> [TASK STATEMENT]:
Copy the entries below, changing every "Transcribe" to "Write out" and leaving everything else as it is.

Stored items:

..........

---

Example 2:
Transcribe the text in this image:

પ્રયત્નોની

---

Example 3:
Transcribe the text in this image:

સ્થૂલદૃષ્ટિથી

..........

> [SOLUTION]:
---

Example 2:
Write out the text in this image:

પ્રયત્નોની

---

Example 3:
Write out the text in this image:

સ્થૂલદૃષ્ટિથી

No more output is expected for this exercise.